▸ **PROMPT**:
Which lines in the data below contain the word "Anthropos"? Return each of them.

*** Opening of MATERIAL FOR THIS EXERCISE ***

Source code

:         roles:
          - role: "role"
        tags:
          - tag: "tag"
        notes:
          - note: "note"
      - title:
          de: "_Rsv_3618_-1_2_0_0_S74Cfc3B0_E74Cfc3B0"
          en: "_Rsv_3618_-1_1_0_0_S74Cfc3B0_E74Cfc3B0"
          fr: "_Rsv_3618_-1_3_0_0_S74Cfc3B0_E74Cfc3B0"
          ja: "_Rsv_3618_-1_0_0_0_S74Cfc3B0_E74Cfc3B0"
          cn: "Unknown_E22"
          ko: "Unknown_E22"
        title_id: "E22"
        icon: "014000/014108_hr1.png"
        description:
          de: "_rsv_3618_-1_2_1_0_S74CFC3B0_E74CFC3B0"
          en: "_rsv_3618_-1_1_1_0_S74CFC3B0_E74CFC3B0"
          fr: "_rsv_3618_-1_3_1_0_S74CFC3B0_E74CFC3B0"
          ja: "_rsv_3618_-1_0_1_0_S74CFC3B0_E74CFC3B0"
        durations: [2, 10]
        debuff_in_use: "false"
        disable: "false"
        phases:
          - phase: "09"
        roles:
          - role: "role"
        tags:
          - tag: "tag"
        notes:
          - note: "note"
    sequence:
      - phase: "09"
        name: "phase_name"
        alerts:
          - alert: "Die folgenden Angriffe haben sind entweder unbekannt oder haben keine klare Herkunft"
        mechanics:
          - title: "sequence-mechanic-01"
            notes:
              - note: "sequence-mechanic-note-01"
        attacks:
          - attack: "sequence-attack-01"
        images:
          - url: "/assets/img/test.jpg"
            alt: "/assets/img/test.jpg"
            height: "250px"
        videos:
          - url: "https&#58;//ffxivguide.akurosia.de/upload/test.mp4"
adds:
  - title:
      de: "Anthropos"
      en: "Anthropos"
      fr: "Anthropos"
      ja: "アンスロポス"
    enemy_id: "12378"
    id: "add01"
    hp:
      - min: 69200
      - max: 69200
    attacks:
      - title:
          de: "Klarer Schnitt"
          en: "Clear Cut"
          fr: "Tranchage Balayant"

*** Close of MATERIAL FOR THIS EXERCISE ***

▸ **OUTPUT FOR THIS TASK**:
      de: "Anthropos"
      en: "Anthropos"
      fr: "Anthropos"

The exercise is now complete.